Let me try to explain one more time:

• We have:
  
  • Ruijie Controller WS6512 + several Access Points in fit mode (AP840-I + AP880-AR)
  • Cisco ISE acts as RADIUS server
    
• What we need:
  
  • On the controller: enterprise SSID (i.e. 802.1x SSID) with authentication on Cisco ISE (aka RADIUS server) is configured
  • On Cisco ISE (i.e. RADIUS server): there are several dACLs (Downloadable Access Lists) that must be implemented for particular user during final phase of authorization. Several politics configured for sending particular dACL while particular user is authorizing
    
• How it must act:
  
  • In case of successful authorization, Cisco ISE (RADIUS server) must include vendor-specific (26) attribute with dACL name into final ACCESS-ACCEPT packet destined to controller (authenticator)
  • Controller, when receives and recognizes dACL name, must send a new ACCESS-REQUEST packet to Cisco ISE (RADIUS server) with the dACL name (into attribute User-Name), for getting full dACL
  • Cisco ISE (RADIUS server), when receives new request from controller, must send full dACL to controller into a new ACCESS-ACCEPT packet(s)

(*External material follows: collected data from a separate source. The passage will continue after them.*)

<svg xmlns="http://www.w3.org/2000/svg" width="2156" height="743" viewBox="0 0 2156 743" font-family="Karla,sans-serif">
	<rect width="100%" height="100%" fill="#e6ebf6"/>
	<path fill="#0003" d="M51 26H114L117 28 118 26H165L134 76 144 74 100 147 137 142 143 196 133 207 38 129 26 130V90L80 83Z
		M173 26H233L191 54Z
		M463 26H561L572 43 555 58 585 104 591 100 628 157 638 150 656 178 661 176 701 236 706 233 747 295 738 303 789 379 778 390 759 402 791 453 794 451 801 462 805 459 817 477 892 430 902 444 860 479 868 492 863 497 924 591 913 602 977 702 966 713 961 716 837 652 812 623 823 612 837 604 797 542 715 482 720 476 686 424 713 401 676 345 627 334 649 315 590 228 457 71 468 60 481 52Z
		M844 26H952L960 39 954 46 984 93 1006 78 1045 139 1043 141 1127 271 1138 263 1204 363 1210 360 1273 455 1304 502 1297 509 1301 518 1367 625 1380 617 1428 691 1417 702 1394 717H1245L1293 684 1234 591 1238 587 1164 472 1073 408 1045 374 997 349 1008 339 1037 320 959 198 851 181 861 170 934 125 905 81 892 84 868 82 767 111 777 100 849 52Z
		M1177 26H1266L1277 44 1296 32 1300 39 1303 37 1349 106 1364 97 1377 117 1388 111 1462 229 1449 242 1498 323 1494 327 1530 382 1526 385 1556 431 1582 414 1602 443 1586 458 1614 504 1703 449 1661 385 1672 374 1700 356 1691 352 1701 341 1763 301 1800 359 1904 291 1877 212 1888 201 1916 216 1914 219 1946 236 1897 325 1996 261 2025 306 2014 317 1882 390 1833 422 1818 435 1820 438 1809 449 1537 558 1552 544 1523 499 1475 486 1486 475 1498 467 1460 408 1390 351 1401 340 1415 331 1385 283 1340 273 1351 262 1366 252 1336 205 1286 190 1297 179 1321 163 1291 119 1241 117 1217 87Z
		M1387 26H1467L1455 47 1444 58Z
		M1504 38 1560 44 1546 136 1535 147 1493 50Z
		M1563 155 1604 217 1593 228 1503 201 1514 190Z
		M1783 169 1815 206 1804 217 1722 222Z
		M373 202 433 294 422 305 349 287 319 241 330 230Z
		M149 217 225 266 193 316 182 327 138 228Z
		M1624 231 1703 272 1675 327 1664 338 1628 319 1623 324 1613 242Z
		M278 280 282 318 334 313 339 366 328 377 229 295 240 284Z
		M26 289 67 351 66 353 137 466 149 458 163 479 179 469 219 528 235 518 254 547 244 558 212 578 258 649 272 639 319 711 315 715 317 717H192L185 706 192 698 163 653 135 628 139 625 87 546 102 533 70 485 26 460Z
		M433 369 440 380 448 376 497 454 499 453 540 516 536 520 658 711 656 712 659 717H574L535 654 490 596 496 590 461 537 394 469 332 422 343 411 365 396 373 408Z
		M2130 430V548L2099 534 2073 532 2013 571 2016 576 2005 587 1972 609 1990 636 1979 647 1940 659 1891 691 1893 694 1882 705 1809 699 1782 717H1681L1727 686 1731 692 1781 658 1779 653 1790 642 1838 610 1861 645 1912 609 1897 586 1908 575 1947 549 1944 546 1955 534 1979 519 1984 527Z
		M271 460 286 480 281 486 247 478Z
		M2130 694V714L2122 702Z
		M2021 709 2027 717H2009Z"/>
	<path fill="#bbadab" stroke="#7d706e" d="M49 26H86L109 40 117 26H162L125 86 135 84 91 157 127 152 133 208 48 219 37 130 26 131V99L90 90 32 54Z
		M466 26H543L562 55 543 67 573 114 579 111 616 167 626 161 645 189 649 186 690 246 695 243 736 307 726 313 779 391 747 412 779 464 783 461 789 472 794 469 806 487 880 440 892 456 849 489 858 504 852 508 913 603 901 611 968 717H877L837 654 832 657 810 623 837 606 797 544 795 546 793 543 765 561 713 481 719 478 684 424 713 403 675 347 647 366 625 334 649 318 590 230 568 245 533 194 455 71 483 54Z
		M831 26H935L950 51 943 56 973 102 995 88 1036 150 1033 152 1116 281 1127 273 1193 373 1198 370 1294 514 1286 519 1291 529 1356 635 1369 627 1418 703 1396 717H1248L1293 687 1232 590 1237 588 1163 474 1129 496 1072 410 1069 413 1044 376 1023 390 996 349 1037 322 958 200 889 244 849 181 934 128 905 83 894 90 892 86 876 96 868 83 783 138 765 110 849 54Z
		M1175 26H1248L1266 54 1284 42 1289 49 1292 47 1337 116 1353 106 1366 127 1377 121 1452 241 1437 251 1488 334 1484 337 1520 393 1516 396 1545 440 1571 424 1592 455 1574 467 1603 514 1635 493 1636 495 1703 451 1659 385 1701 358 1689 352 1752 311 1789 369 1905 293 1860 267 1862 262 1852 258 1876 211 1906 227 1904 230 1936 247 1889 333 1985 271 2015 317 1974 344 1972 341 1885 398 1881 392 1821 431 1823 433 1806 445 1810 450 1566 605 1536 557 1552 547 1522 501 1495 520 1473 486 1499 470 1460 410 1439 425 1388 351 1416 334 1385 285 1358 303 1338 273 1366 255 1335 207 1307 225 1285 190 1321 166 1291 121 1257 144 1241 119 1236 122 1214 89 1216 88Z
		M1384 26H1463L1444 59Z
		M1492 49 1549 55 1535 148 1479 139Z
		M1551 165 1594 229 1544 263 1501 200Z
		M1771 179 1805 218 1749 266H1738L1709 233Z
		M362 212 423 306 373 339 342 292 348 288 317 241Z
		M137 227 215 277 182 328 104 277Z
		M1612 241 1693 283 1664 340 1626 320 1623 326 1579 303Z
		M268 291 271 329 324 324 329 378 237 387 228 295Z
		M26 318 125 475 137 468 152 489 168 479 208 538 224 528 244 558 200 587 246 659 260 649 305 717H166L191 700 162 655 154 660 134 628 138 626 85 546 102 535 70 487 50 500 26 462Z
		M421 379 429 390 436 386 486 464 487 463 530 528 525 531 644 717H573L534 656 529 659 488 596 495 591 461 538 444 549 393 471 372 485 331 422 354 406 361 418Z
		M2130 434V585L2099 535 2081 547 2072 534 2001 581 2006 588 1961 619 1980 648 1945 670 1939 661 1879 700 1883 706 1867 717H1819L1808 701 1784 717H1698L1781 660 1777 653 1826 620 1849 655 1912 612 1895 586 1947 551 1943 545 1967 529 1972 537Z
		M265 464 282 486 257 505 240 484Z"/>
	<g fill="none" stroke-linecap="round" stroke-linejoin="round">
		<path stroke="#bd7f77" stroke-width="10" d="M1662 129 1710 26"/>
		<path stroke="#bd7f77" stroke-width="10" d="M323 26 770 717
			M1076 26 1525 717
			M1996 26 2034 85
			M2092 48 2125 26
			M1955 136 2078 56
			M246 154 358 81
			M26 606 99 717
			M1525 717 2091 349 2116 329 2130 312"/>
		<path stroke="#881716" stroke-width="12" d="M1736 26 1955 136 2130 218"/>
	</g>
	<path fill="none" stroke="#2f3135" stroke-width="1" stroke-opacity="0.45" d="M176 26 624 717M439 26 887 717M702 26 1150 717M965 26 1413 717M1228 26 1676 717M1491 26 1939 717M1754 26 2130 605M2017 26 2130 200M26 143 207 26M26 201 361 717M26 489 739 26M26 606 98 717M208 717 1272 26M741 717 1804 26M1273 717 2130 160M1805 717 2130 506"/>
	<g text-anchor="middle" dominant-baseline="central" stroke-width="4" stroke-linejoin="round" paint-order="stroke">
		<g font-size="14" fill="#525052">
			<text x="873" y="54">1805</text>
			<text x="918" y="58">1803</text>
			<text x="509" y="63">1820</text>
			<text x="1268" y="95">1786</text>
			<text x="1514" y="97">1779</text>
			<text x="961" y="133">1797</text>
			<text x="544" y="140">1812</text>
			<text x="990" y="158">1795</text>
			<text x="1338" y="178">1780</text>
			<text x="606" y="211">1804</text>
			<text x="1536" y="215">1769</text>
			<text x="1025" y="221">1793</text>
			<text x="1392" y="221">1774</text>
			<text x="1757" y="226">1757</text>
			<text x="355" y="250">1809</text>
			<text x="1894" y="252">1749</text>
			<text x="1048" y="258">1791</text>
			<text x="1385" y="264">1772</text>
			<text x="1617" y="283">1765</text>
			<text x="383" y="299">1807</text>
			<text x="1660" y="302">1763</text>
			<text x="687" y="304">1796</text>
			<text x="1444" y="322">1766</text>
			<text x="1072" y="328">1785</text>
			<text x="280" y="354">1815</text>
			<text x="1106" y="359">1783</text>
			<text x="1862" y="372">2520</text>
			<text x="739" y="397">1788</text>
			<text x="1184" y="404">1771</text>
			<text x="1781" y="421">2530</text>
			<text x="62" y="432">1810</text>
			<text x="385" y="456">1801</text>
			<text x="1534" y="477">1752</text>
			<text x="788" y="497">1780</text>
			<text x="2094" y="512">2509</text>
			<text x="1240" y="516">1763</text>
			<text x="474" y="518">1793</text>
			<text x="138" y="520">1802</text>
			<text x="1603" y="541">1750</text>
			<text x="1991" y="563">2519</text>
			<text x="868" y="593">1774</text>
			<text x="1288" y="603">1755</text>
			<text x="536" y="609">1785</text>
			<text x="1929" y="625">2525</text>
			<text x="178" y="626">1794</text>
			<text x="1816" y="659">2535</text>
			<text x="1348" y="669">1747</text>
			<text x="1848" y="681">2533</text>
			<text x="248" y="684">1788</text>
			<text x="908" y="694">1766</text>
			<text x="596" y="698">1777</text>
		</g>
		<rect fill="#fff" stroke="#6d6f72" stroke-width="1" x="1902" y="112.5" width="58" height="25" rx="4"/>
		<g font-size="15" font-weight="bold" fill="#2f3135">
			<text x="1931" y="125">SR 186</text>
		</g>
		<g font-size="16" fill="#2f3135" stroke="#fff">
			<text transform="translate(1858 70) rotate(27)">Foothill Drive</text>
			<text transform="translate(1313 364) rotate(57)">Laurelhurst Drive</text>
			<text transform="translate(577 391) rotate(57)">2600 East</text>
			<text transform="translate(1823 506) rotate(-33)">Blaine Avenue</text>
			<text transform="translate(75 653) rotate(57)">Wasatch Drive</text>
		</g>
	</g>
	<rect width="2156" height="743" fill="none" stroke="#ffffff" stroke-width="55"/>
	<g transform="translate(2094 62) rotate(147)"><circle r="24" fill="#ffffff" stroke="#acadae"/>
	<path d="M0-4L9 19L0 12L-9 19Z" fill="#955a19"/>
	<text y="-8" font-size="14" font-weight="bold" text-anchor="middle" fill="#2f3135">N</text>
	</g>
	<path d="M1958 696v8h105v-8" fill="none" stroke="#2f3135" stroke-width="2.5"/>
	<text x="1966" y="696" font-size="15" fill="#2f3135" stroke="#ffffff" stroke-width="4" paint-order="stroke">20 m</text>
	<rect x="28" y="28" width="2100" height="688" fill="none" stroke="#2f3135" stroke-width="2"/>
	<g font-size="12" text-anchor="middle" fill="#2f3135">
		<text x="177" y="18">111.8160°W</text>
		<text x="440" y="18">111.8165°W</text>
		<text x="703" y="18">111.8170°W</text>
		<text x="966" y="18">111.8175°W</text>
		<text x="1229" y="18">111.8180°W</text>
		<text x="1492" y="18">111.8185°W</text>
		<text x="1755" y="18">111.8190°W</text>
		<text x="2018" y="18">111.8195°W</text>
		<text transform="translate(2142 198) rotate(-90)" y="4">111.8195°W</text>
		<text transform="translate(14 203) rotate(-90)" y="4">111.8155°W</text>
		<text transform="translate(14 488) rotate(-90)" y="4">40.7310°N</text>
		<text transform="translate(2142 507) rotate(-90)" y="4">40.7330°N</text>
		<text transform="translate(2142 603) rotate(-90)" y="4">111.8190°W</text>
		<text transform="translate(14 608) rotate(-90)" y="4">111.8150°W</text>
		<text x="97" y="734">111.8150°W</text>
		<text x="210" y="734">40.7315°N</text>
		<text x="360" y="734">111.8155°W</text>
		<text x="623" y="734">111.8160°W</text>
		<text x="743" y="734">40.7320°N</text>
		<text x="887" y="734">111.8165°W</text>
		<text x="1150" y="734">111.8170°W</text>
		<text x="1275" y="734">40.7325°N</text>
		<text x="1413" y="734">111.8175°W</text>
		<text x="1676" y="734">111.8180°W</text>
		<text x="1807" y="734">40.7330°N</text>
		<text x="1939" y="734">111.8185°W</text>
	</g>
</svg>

  • Controller, when receives dACL, must apply it to particular wireless user
    
• How it acts now:
  
  • Cisco ISE (RADIUS server) successfully includes vendor-specific (26) attribute with dACL name into final ACCESS-ACCEPT packet destined to controller (authenticator). Please, find second ACCESS-ACCEPT screenshoot in my initial post
    
    
  • Controller sends a new ACCESS-REQUEST to Cisco ISE (look at the ACCESS-REQUEST screenshot in my initial post) with dACL name in the Radius-User-Name (as expected), but:
    
    • does not include
      Message-Authenticator attribute that is mandatory
    • does not include vendor-specific attribute "aaa:service=ip_admission"

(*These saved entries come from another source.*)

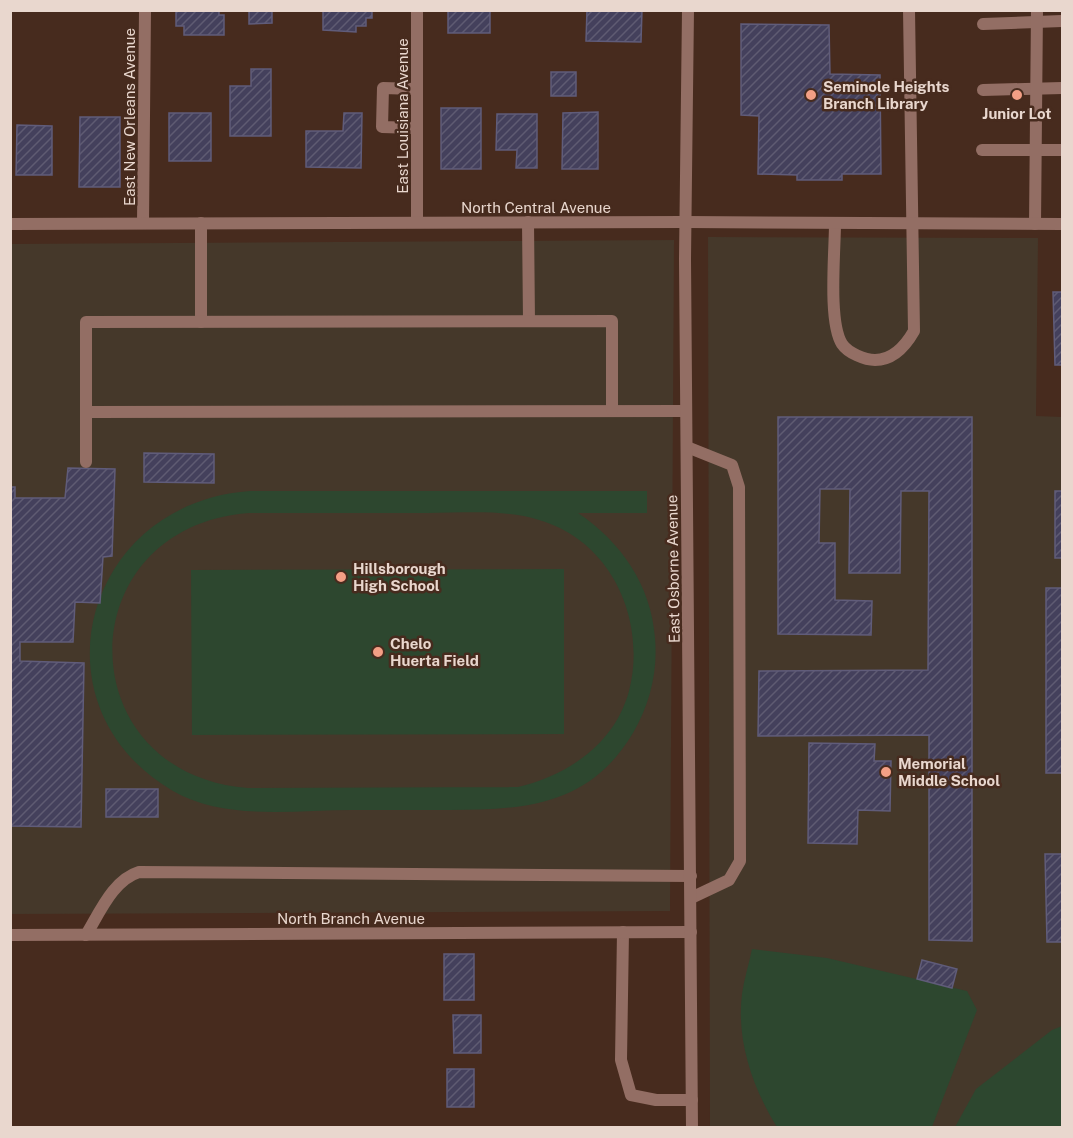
<svg xmlns="http://www.w3.org/2000/svg" width="1073" height="1138" viewBox="0 0 1073 1138" font-family="'Public Sans',sans-serif">
<defs>
<pattern id="building-hatch" width="6" height="6" patternUnits="userSpaceOnUse" patternTransform="scale(1.5)"><rect width="6" height="6" fill="#44405c"/><path d="M-1 1l2-2M0 6l6-6M5 7l2-2" fill="none" stroke="#5f5b72"/></pattern>
</defs>
<rect width="100%" height="100%" fill="#472b1e"/>
<g fill="#45382a">
<polygon points="708,237 1038,238 1036,416 1062,417 1062,1127 710,1127"/>
<polygon points="674,240 670,911 11,914 10,244"/>
</g>
<g fill="#2d472f" fill-rule="evenodd">
<path d="M250 491H647V513H578C621 542 651 585 655 638 658 671 650 704 633 733 590 805 527 810 450 810 417 810 384 810 351 810 294 810 225 821 173 791 29 707 83 503 250 491ZM249 513C308 513 367 513 427 513 464 513 504 509 539 520 612 541 647 621 629 691 615 743 569 775 518 787L248 788C67 774 67 527 249 513Z"/>
<polygon points="564,569 564,734 192,735 191,570"/>
<path d="M752 949 827 958 967 991 977 1010 932 1127H777C753 1089 736 1040 742 994 744 979 749 964 752 949Z"/>
<polygon points="1062,1026 1062,1127 955,1127 976,1089 1052,1030"/>
</g>
<g fill="url(#building-hatch)" stroke="#605c7a" stroke-width="1.5">
<polygon points="176,10 219,10 219,15 224,15 224,35 184,35 184,26 176,26"/>
<polygon points="249,10 272,10 272,23 249,24"/>
<polygon points="372,10 372,18 366,18 366,26 356,26 356,32 323,30 323,11 317,11"/>
<rect x="448" y="10" width="42" height="23"/>
<polygon points="587,10 642,10 641,42 586,41"/>
<polygon points="741,24 829,25 830,74 880,75 881,174 842,174 842,180 797,180 797,175 758,174 759,116 741,115"/>
<polygon points="251,69 271,69 271,136 230,136 230,86 251,86"/>
<rect x="551" y="72" width="25" height="24"/>
<rect x="441" y="108" width="40" height="61"/>
<polygon points="598,112 598,169 562,169 563,113"/>
<rect x="169" y="113" width="42" height="48"/>
<polygon points="344,113 362,113 361,168 306,167 306,131 343,131"/>
<polygon points="497,114 537,114 537,168 516,168 517,150 496,150"/>
<polygon points="80,117 120,117 120,187 79,187"/>
<polygon points="17,125 52,126 52,175 16,175"/>
<polygon points="1053,292 1062,292 1062,365 1055,365"/>
<polygon points="778,417 972,417 972,941 929,940 929,735 758,736 759,671 928,670 929,491 901,491 900,573 849,573 850,489 820,489 819,543 835,543 835,600 872,601 871,635 778,634"/>
<polygon points="144,453 214,454 214,483 144,482"/>
<polygon points="68,468 115,469 112,556 103,557 100,603 75,602 73,642 20,642 20,661 84,663 81,827 10,826 10,487 15,487 15,498 65,498"/>
<rect x="1055" y="491" width="7" height="67"/>
<rect x="1046" y="588" width="16" height="185"/>
<polygon points="809,743 875,744 874,761 891,761 890,811 858,810 857,844 808,843"/>
<rect x="106" y="789" width="52" height="28"/>
<polygon points="1045,854 1062,854 1062,942 1047,942"/>
<rect x="444" y="954" width="30" height="46"/>
<polygon points="922,960 957,969 952,988 917,979"/>
<polygon points="453,1015 481,1015 481,1053 454,1053"/>
<rect x="447" y="1069" width="27" height="38"/>
</g>
<g fill="none" stroke-linecap="round" stroke-linejoin="round">
<g stroke="#936e64" stroke-width="12">
<polyline points="983,24 1062,21"/>
<polyline points="983,90 1062,88"/>
<polyline points="416,128 382,127 383,88 416,89"/>
<polyline points="982,150 1062,150"/>
<polyline points="528,222 529,321"/>
<path d="M835 223C835 252 828 322 842 344 848 353 865 360 875 360 894 360 906 345 914 331L909 10"/>
<polyline points="1035,224 1037,10"/>
<polyline points="201,322 201,223"/>
<polyline points="87,412 686,411"/>
<polyline points="687,447 732,465 739,487 740,861 729,880 691,898"/>
<polyline points="86,462 86,322 612,321 612,410"/>
<polyline points="623,932 621,1060 631,1095 656,1100 692,1100"/>
<path d="M86 935C100 912 113 880 139 872L691 876"/>
</g>
<g stroke="#936e64" stroke-width="12">
<polyline points="417,222 417,10"/>
<polyline points="143,223 145,10"/>
<polyline points="10,935 691,932"/>
</g>
<g stroke="#936e64" stroke-width="12">
<polyline points="688,10 685,259 692,1128"/>
<polyline points="10,224 686,222 1062,224"/>
</g>
</g>
<g fill="#f39f85" stroke="#472b1e" stroke-width="2">
<circle cx="811" cy="95" r="6"/>
<circle cx="1017" cy="95" r="6"/>
<circle cx="341" cy="577" r="6"/>
<circle cx="378" cy="652" r="6"/>
<circle cx="886" cy="772" r="6"/>
</g>
<g text-anchor="middle" dominant-baseline="central" stroke-width="5" stroke-linejoin="round" paint-order="stroke">
<g font-size="15" font-weight="bold" fill="#e9d7ce" stroke="#472b1e" text-anchor="start">
<text x="823" y="86">Seminole Heights<tspan x="823" dy="17">Branch Library</tspan></text>
<text x="1017" y="113" text-anchor="middle">Junior Lot</text>
<text x="353" y="568">Hillsborough<tspan x="353" dy="17">High School</tspan></text>
<text x="390" y="643">Chelo<tspan x="390" dy="17">Huerta Field</tspan></text>
<text x="898" y="763">Memorial<tspan x="898" dy="17">Middle School</tspan></text>
</g>
<g font-size="15" fill="#e9d7ce" stroke="#472b1e">
<text transform="translate(402 116) rotate(-90)">East Louisiana Avenue</text>
<text transform="translate(129 117) rotate(-90)">East New Orleans Avenue</text>
<text x="536" y="207">North Central Avenue</text>
<text transform="translate(673 569) rotate(-91)">East Osborne Avenue</text>
<text x="351" y="918">North Branch Avenue</text>
</g>
</g>
<rect width="1073" height="1138" fill="none" stroke="#e9d7ce" stroke-width="24"/>
</svg>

    • does not include vendor-specific attribute "aaa:event=acl-download"
      
  • Cisco ISE (RADIUS server) receives ACCESS-ACCEPT from the controller, does not find Message-Authenticator attribute (that is mandatory attribute), and rejects it with sending ACCESS-REJECT to controller, with description "11024 The Access-Request for the requested dACL is missing a Message-Authenticator attribute. The request is rejected
    "
    
• What we want:
  to get recommendation how to configure Ruijie Controller for sending all necessary information to RADIUS server for properly requesting ACL while user authentication
  

This algorithm describes Cisco-style procedure of getting dACL from RADIUS. As Ruijie controller tries to request dACL, I assume that is must support this procedure, but now it works a little bit incorrectly. We wants to fix it in our deployment.
Please, let me know if you have any additional questions or misunderstood something from above.